Проклятье! Ничто не дается легко! Ничто не происходит так, как ты ожидаешь. Только я дал волю праздным мыслям о том, что Бродски делает успехи, и что же? Возникла самая настоящая проблема. Миссис Ривера возражает против того, чтобы я выносил ее сына за пределы квартиры. О, я ожидал каких-нибудь обычных аргументов, с незапамятных времен высказываемых матерями, пытающимися защитить своих детей. В таком случае это было бы вполне объяснимо. Мир в наши дни обезумел. В каждом переулке, в каждой подворотне вас подстерегает опасность. На людей в метро набрасываются незнакомцы. Но она оказалась более непреклонной, чем я мог вообразить. Нужно было слышать ее слова и видеть ее лицо, чтобы понять, какой нелегкой задачей будет ее уговорить.
– Мистер Хаберман, – говорила она, – именно этого я не могу позволить. Всего раз я допустила, чтобы он оказался на улице, и больше это не повторится.
– То есть он был на улице всего один раз за всю свою жизнь, мамаша? Именно это вы хотите сказать?
– Всего один раз, мистер Хаберман, и я никогда не прощу себе, что так случилось. Это было в тот день, когда я должна была пойти к врачу из-за моего артрита и вынуждена была оставить его с моей подругой. Откуда я могла знать, что она возьмет его на улицу? Я строго-настрого проинструктировала ее, что она должна делать. Мистер Хаберман, он что-то увидел в тот день. Что-то с ним в тот день произошло. Я не знаю что, но я поклялась, что никогда не позволю, чтобы он снова оказался на улице.
– Когда? Где? – спросил я, уже зная ответ:
– Это было у памятника «Мэну», мистер Хаберман, осенью. Дело не в детях, которые могли его раздражать, и не в пристальных взглядах прохожих. Подруга уверяла меня, что вовсе не это. Что-то намного хуже… – Она остановилась. – Только никто не знает что.

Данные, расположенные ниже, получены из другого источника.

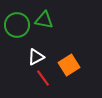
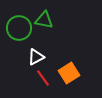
green circle: moved 2 px right, 3 px down
orange square: moved 8 px down
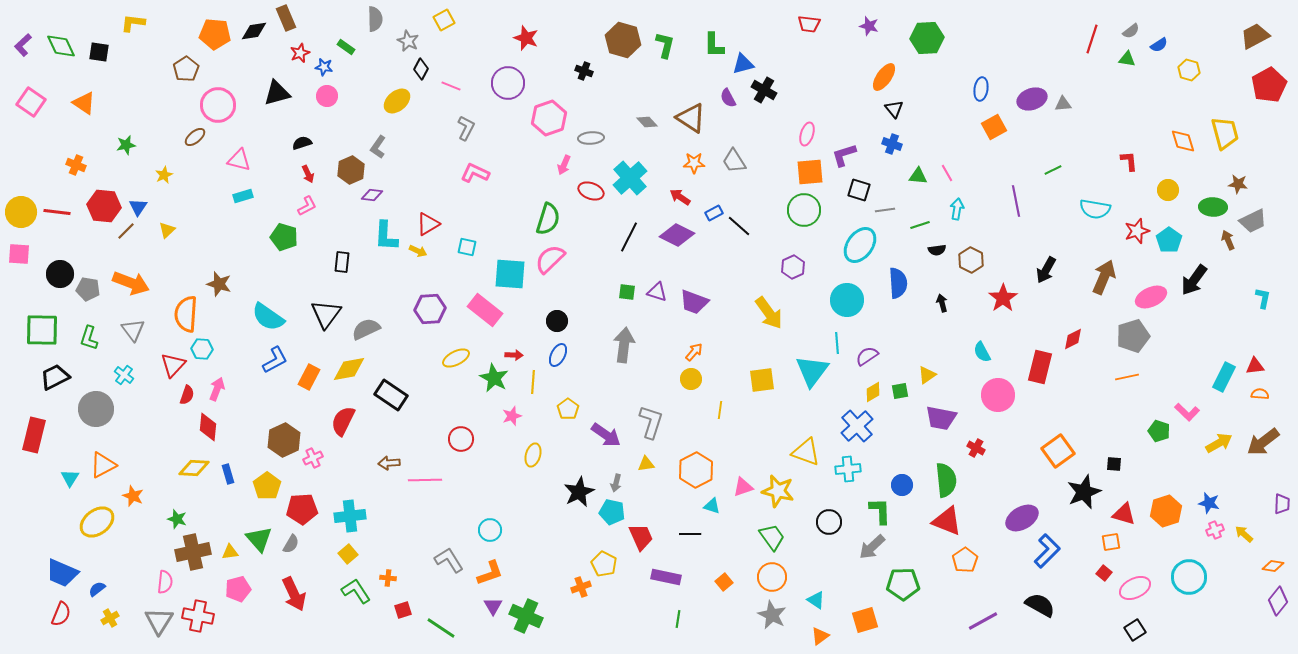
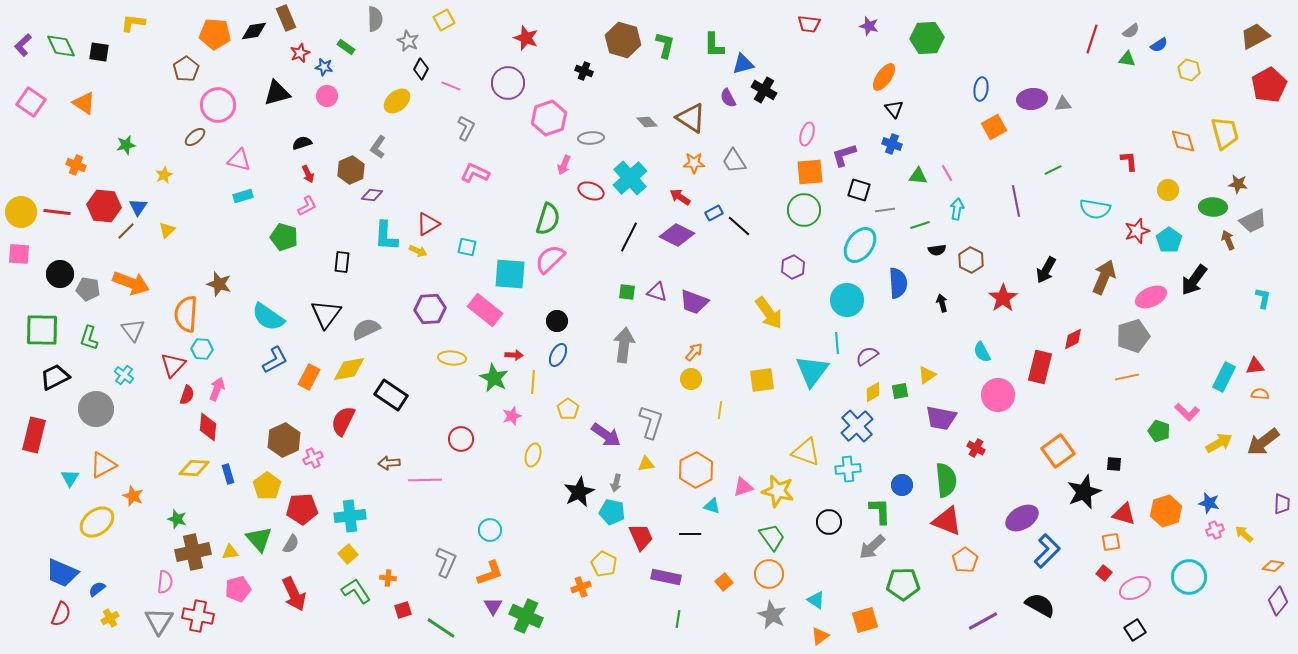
purple ellipse at (1032, 99): rotated 12 degrees clockwise
yellow ellipse at (456, 358): moved 4 px left; rotated 32 degrees clockwise
gray L-shape at (449, 560): moved 3 px left, 2 px down; rotated 56 degrees clockwise
orange circle at (772, 577): moved 3 px left, 3 px up
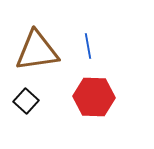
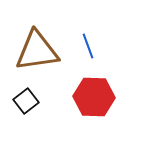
blue line: rotated 10 degrees counterclockwise
black square: rotated 10 degrees clockwise
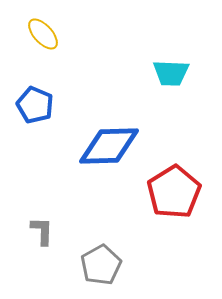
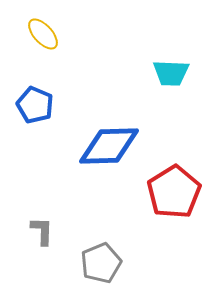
gray pentagon: moved 2 px up; rotated 6 degrees clockwise
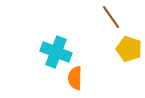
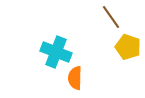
yellow pentagon: moved 1 px left, 2 px up
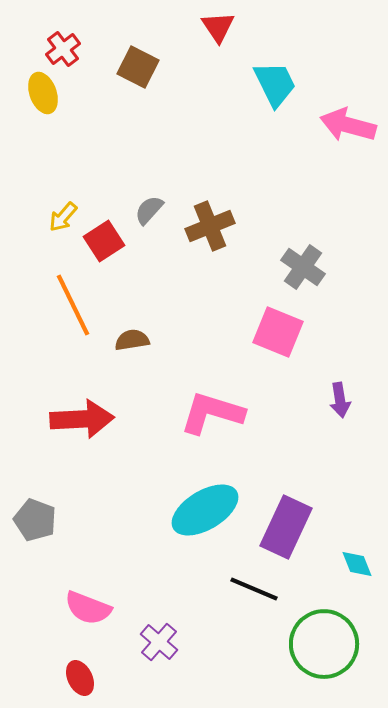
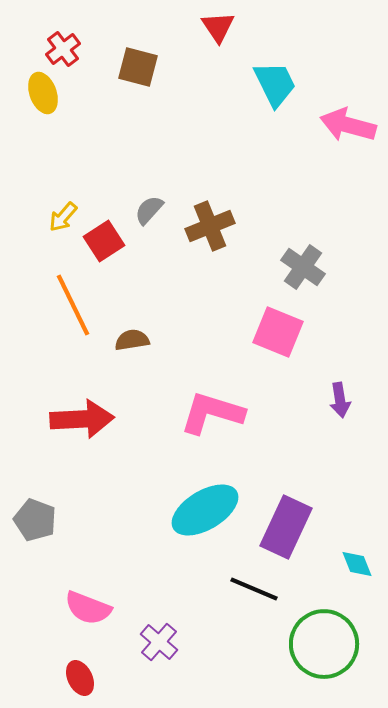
brown square: rotated 12 degrees counterclockwise
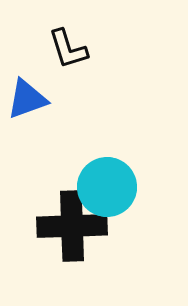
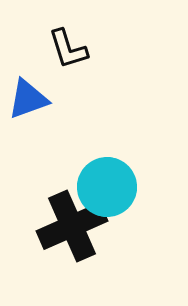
blue triangle: moved 1 px right
black cross: rotated 22 degrees counterclockwise
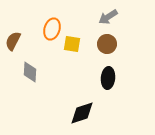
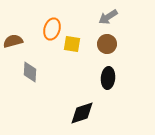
brown semicircle: rotated 48 degrees clockwise
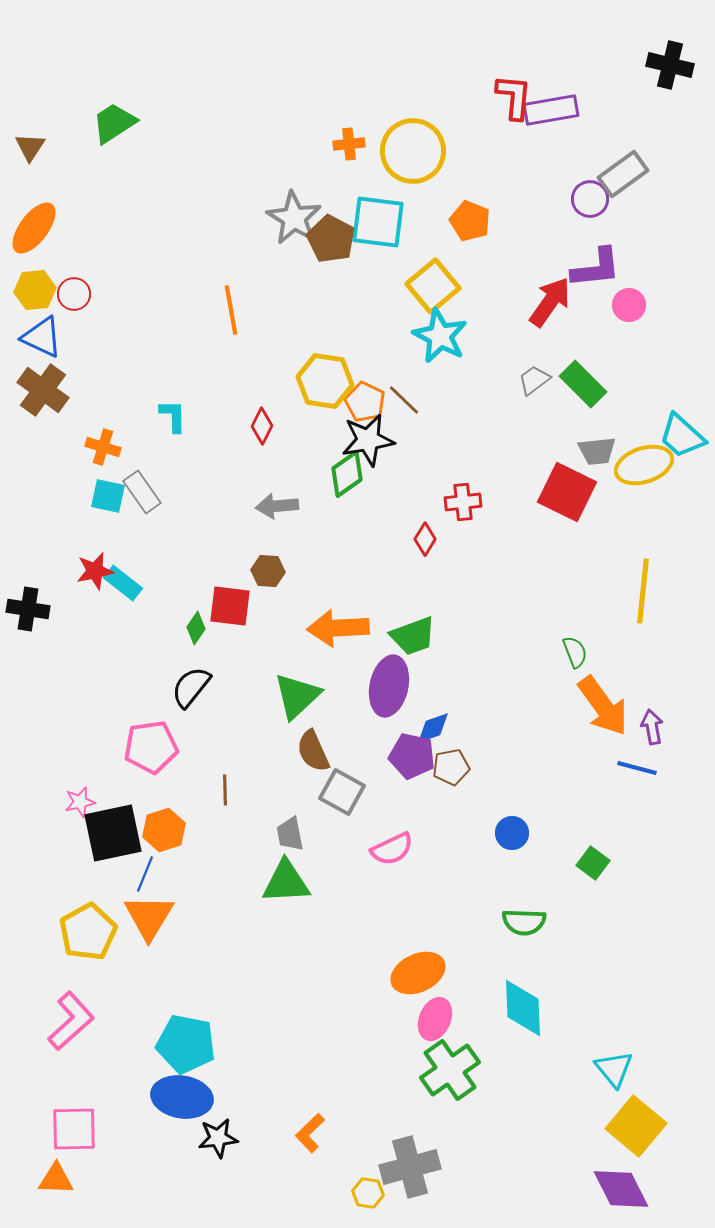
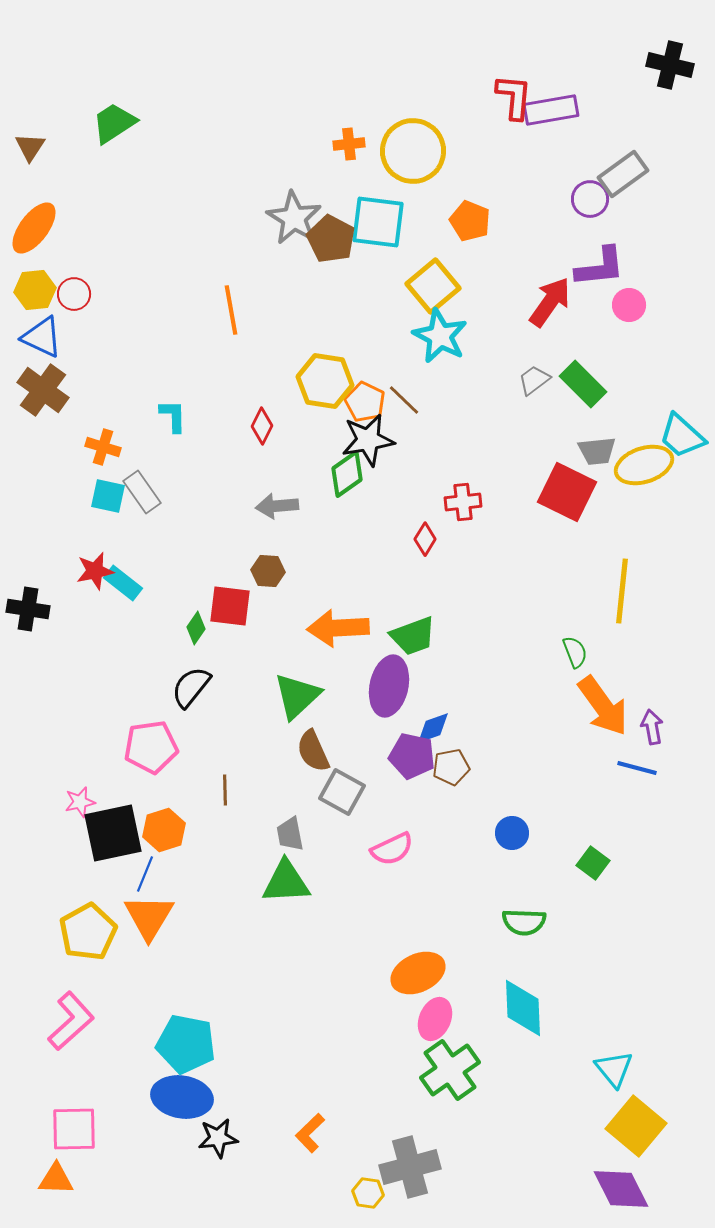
purple L-shape at (596, 268): moved 4 px right, 1 px up
yellow line at (643, 591): moved 21 px left
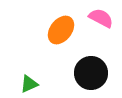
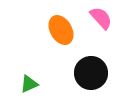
pink semicircle: rotated 20 degrees clockwise
orange ellipse: rotated 68 degrees counterclockwise
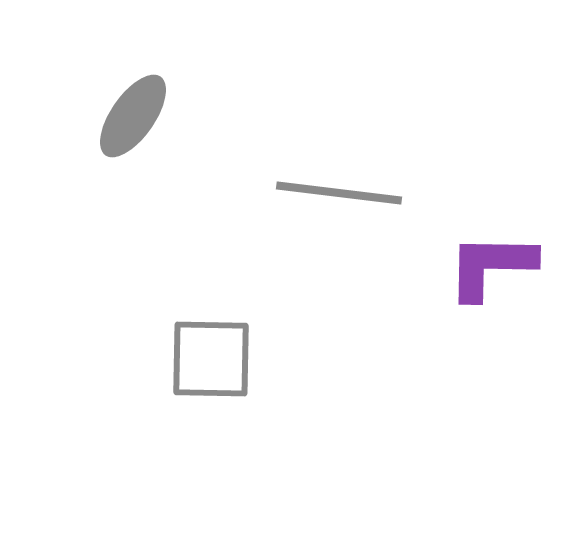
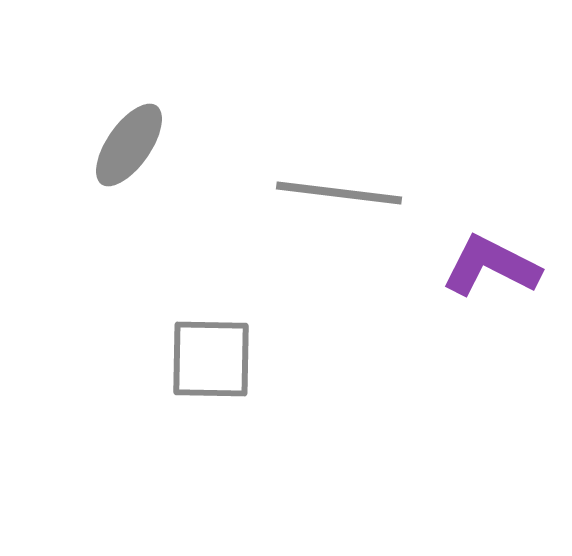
gray ellipse: moved 4 px left, 29 px down
purple L-shape: rotated 26 degrees clockwise
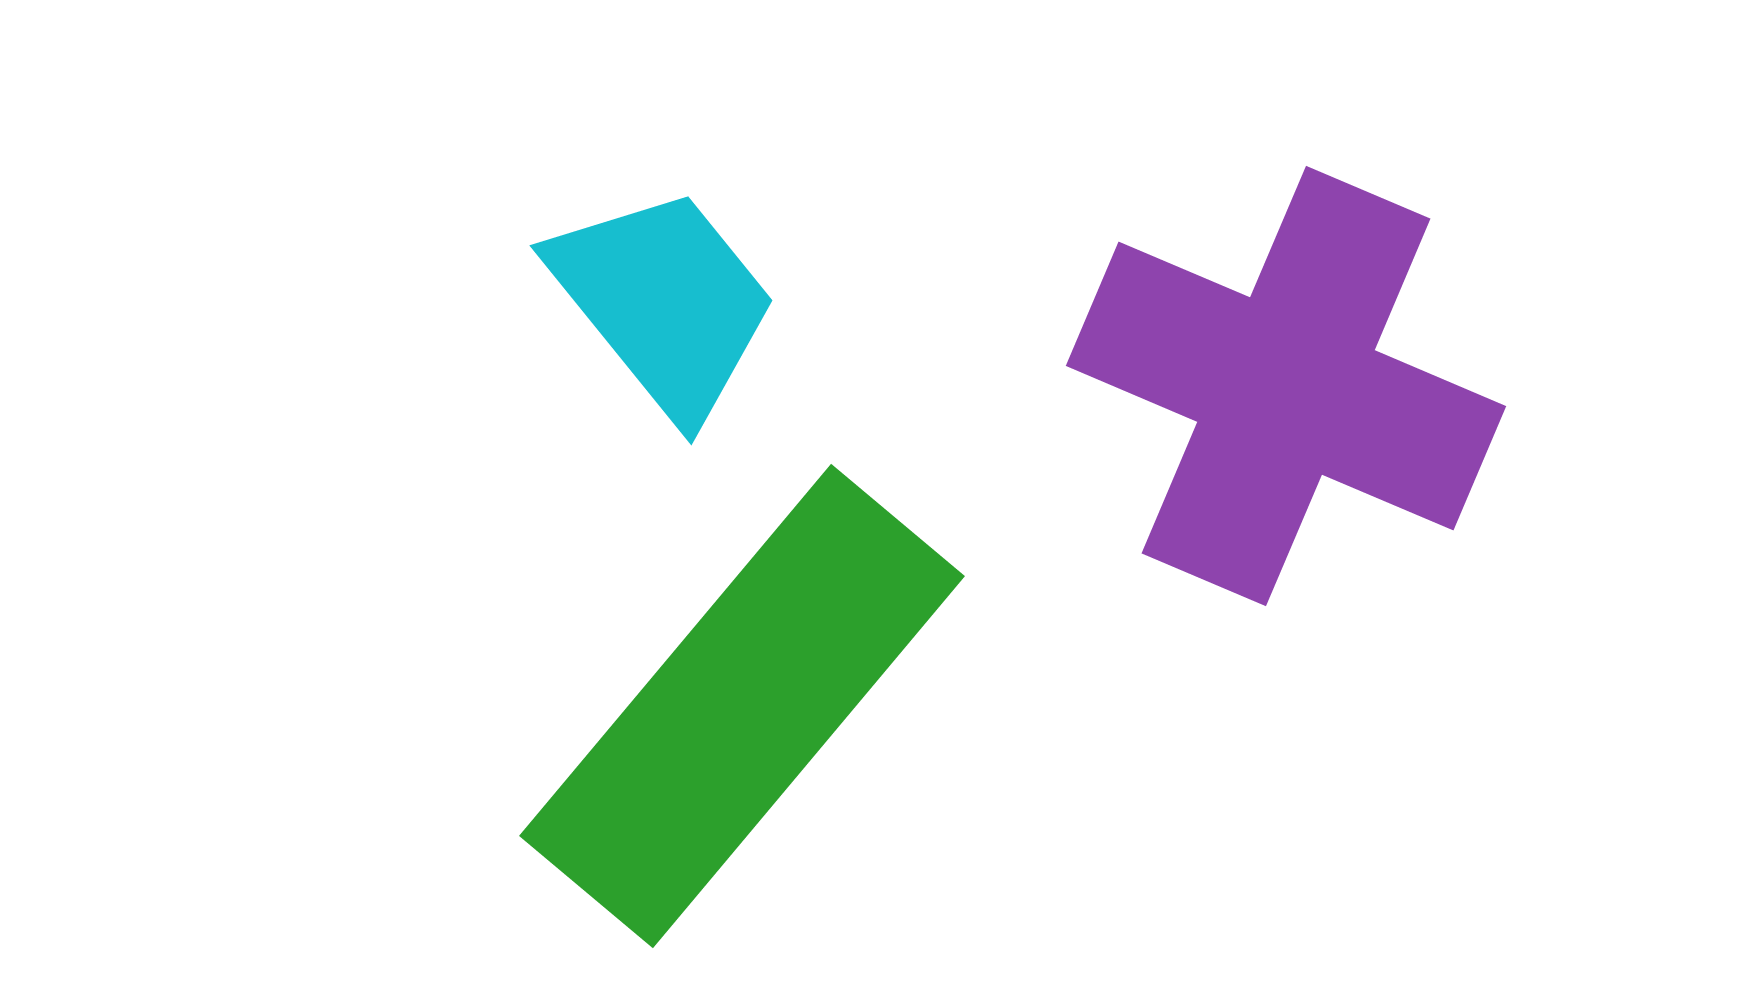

– Никто, мамаша? – спросил я с нарочитой недоверчивостью.
– Никто, мистер Хаберман, – ответила она, покачав головой, чтобы подчеркнуть свои слова. – Целую неделю он не притрагивался к еде. Он просто лежал как труп. Не плакал, ни звука не издавал. Бедное дитя. Тогда я отвезла его в больницу. И когда его выписали, социальный работник отослал нас в ваше учреждение. Вот как мы познакомились с вами. Вы помните?
– Но я не знал, что было причиной его болезни, мамаша. Я просто связывал это с его общим состоянием. А вы абсолютно уверены, что причина его болезни в этом? Как вы можете утверждать, что это связано с чем-то на улице?
– Мистер Хаберман, – сказала она, – все что угодно, но только не просите меня, чтобы я позволила вам взять моего малыша на улицу. Мир… – Она запнулась. – Мир не место для таких, как он. – Ее лицо стало очень серьезным. – Мистер Хаберман, он совершенно беззащитен перед внешним миром.
Разговор продолжался. Я позволил ей высказать все ее аргументы, надеясь найти какой-нибудь изъян в ее доводах, надеясь придумать какое-нибудь возражение, которое можно будет использовать для контратаки. Но ничего не смог найти. Единственное, что было в мою пользу, так это то, что Бродски, как я заметил, тоже слушал. Стоило посмотреть на его лицо. Он знает, что я хочу. Он хочет того же. Мой дорогой малыш расстроен из-за того, что мама не пускает его на улицу. Это хорошо. Сейчас я пойду домой и спланирую свою контратаку. Последняя гримаса Бродски укрепила меня в моем намерении.
Одного я никогда не должен делать. Я никогда не должен отступать от своего военного плана. Отказываться от того, в чем убежден. Нет ни одного генерала, которому нравилось бы завоевывать бесплодную землю. Если уж воевать, то за сокровища. Только это стоит завоевания. Только тогда, когда врагу есть что терять. Любой мясник на бойне хорошо это знает Итак, я должен уподобить Бродски сокровищу. Так, и только так. К тому нее, кроме Бродски, и его мамаше будет что терять.